Doch ich hatte seine Zusage postwendend in meiner Mailbox und somit sahen wir
uns im Juli noch einmal, bevor ich Kiel verlassen sollte. Ich hatte mir nichts
weiter dabei gedacht und mich dann ins Referendariat gestürzt, die Kieler
Verbindungen zu lösen versucht und wollte Anschluss in Husum finden.
Pustekuchen.
Neue Stadt, graue Stadt, spießige Stadt, nichts zu erleben, spießige Schule und
so verbrachte ich ein Jahr dort, in dem ich mir darüber klarzuwerden versuchte,
wie es mit meinem Leben weitergehen sollte. Denn von Husum hatte ich die Nase
mittlerweile gestrichen voll, das war kein Ort, an dem ich glücklich werden
konnte. Ich vermisste meine Kieler Freunde, daran konnten auch die sporadischen
Besuche meiner besten Freundinnen Corinna und Regina – Cory und Reg – nichts
ändern.
Die
Sommerferien sollten mein Leben auf den Kopf stellen. Keine Schule, keine
Unterrichtsvorbereitungen, viel gedankliche Freizeit. Es war Zeit, für einen
Nachmittag nach Kiel zu fahren, wir hatten uns bei Reg verabredet. Es war nur
fair, dass nicht immer sie es waren, die die lange Tour nach Husum fuhren. Die
Sonne schien, es war angenehm warm, ein Donnerstag im Juli. Es fühlte sich gut
an, wieder nach Kiel zu kommen, ein bisschen wie Heimkehr. Und dann war da auch
noch die Vorfreude darauf, Julian wiederzusehen.

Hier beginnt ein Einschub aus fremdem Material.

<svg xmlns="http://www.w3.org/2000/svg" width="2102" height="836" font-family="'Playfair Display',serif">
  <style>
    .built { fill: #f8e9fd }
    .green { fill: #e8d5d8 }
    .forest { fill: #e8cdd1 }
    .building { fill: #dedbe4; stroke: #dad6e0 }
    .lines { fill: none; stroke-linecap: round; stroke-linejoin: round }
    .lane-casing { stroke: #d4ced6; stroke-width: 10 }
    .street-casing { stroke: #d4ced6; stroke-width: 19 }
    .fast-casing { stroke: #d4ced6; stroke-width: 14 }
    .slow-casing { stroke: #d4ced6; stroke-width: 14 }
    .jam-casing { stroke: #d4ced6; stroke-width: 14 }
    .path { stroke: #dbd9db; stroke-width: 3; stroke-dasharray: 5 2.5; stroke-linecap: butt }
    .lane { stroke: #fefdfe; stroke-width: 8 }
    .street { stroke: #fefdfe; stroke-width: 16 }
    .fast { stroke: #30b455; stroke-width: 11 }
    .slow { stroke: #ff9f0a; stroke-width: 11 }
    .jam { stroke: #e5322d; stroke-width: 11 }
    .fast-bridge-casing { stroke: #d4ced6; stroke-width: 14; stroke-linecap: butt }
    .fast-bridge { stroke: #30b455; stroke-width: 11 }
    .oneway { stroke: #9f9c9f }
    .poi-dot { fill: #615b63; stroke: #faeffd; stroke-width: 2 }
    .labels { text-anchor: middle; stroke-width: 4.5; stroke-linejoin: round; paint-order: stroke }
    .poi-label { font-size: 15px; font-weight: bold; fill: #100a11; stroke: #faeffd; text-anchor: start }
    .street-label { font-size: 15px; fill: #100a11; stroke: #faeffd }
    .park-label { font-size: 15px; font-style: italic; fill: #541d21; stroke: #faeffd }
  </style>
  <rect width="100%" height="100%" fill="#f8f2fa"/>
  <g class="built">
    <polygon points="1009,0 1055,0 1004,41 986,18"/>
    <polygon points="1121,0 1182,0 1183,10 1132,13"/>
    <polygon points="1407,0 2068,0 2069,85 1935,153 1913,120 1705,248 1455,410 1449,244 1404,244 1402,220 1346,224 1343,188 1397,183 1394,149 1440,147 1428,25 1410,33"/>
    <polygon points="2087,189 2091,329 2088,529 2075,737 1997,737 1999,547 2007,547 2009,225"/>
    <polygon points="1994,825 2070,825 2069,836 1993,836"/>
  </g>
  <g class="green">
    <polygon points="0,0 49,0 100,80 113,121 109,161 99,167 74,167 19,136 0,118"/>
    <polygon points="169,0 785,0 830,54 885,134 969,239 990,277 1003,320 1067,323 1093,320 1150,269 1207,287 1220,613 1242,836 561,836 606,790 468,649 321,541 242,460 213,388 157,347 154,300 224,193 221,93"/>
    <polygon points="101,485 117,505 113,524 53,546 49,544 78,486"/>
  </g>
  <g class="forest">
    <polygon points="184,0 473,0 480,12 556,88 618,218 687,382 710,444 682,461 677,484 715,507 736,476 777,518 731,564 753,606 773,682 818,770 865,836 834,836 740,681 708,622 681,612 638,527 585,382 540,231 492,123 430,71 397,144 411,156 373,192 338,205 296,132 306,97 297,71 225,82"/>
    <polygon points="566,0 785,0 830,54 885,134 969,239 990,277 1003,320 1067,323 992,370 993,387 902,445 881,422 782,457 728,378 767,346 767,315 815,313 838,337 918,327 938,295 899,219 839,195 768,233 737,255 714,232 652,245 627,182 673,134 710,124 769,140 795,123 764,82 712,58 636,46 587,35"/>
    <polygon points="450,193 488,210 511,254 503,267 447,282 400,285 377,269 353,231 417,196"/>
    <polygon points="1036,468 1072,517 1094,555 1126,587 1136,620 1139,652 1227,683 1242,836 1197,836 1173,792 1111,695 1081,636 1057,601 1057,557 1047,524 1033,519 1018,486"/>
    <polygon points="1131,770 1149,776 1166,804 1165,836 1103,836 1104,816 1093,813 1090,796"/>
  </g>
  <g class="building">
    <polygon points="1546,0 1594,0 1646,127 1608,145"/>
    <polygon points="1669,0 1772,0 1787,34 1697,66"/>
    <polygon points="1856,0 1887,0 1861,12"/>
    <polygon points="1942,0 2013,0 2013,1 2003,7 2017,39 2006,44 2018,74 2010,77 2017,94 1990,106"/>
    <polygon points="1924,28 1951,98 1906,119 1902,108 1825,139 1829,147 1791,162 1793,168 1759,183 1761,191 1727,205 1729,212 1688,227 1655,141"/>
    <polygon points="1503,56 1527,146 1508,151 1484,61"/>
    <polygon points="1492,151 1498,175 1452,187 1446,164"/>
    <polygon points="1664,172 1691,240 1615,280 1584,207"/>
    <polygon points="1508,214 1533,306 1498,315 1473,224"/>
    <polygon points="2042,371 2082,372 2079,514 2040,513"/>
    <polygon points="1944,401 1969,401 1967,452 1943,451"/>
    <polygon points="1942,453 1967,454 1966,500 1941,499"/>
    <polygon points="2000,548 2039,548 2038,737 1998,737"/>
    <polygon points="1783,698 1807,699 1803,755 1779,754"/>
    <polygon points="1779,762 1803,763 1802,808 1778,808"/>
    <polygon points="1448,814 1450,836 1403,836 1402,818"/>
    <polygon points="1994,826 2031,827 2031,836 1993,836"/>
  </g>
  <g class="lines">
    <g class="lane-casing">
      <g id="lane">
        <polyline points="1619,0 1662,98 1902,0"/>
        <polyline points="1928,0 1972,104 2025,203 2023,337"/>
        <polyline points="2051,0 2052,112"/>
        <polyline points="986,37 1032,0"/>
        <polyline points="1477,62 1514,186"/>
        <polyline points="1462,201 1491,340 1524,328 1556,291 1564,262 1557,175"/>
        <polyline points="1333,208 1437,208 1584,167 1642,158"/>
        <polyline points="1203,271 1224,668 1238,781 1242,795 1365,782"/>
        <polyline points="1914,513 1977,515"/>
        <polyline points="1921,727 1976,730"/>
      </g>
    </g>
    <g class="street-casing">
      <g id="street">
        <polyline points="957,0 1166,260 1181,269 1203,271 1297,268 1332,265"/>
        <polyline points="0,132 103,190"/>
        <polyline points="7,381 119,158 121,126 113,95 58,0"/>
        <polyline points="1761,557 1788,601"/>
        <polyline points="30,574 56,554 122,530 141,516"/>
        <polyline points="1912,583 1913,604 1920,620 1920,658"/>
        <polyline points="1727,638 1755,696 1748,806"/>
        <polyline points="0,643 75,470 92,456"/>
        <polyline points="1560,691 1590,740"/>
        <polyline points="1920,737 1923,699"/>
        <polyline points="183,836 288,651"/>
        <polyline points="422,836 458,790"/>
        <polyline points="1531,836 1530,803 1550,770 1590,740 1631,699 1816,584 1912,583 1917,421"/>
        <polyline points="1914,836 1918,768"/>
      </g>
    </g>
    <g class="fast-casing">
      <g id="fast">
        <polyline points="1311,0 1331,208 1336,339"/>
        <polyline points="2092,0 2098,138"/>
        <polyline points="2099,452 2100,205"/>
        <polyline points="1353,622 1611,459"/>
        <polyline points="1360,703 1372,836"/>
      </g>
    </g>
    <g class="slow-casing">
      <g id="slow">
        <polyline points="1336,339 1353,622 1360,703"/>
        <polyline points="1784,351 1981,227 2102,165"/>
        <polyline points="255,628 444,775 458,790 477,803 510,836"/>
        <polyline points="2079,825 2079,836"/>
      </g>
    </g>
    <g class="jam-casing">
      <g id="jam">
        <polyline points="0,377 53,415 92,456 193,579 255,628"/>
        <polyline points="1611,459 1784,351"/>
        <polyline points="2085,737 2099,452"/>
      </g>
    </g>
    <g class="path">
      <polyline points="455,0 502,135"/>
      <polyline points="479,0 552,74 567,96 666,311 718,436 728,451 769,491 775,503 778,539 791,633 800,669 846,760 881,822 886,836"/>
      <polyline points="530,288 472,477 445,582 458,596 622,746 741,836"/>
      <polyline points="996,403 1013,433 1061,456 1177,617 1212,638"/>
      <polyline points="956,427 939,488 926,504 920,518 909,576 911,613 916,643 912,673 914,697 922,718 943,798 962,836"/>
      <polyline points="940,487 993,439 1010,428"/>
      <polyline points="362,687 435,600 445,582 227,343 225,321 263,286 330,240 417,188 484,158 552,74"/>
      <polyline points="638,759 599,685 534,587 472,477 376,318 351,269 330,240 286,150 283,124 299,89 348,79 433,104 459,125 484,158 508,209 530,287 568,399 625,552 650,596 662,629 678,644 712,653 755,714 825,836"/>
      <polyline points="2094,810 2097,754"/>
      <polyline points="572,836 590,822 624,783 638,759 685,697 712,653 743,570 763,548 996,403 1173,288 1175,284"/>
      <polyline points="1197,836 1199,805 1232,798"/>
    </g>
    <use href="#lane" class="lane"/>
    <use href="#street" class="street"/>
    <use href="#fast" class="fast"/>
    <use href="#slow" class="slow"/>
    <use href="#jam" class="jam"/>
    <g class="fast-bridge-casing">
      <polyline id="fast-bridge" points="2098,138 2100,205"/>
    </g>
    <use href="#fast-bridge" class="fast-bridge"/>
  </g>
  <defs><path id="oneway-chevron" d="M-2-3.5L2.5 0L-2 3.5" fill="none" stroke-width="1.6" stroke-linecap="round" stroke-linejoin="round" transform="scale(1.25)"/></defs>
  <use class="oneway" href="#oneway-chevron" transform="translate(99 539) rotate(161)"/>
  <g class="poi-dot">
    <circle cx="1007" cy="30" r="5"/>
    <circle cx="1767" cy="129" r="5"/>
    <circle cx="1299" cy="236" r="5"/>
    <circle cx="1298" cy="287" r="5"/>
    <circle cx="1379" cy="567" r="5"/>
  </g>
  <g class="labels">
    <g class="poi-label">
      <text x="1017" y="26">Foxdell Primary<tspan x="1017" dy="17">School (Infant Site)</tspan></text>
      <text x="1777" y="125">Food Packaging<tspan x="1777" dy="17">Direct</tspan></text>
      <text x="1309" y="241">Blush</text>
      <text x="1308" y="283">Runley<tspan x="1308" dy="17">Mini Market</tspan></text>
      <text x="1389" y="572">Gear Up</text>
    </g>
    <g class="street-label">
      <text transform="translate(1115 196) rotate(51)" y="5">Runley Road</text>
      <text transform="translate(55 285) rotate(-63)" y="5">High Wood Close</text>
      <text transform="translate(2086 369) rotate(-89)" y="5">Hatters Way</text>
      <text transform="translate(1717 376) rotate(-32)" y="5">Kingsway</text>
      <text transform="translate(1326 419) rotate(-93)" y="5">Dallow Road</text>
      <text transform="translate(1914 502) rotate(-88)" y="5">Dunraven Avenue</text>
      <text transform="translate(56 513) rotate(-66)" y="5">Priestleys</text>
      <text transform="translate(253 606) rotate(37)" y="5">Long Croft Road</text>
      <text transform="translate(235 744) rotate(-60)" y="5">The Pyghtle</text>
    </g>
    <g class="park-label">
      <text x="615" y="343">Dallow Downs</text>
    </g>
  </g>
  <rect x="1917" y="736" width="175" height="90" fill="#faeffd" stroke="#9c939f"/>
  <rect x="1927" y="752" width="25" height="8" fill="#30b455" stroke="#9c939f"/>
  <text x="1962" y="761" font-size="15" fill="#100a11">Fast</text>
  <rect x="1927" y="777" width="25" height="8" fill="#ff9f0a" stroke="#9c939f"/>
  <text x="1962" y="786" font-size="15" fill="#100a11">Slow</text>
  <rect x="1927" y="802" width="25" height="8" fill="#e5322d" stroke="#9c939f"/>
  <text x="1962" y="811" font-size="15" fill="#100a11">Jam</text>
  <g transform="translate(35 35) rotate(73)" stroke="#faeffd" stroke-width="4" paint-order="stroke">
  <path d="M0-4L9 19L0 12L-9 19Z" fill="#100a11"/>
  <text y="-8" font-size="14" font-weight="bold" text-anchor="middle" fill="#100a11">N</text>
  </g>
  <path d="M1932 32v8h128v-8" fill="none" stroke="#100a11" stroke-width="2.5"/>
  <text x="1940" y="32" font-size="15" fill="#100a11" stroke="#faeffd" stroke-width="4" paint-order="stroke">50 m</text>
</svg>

Warum hat Timo mich eingeladen? Wird
bestimmt ganz nett werden, aber er ist der Einzige in der Runde, den ich
zumindest etwas näher kenne. Aber warum soll ich mir darüber jetzt den Kopf
zerbrechen? Ich habe handfeste Probleme im Kopf. Ich habe seit ein paar Tagen
nichts mehr von meiner Freundin gehört. Sie wollte diesmal allein in den Urlaub
fahren, ich hab nicht ganz verstanden, wieso, ich hatte nicht den Eindruck,
dass zwischen uns etwas im Argen ist. Und ich konnte Situationen eigentlich immer
gut einschätzen. Ich habe das Handy in der Hosentasche, irgendwann wird sie
sich schon melden. Vielleicht lenken die Leute mich ja ein bisschen ab, ich bin
gedanklich eh nicht ganz anwesend. Ich habe eine Ewigkeit gebraucht, bis ich an
Reginas Haustür geklingelt habe. Ich habe mir einen Parkplatz gesucht, der
zwanzig Minuten Fußmarsch entfernt liegt, bin ein bisschen genervt deswegen.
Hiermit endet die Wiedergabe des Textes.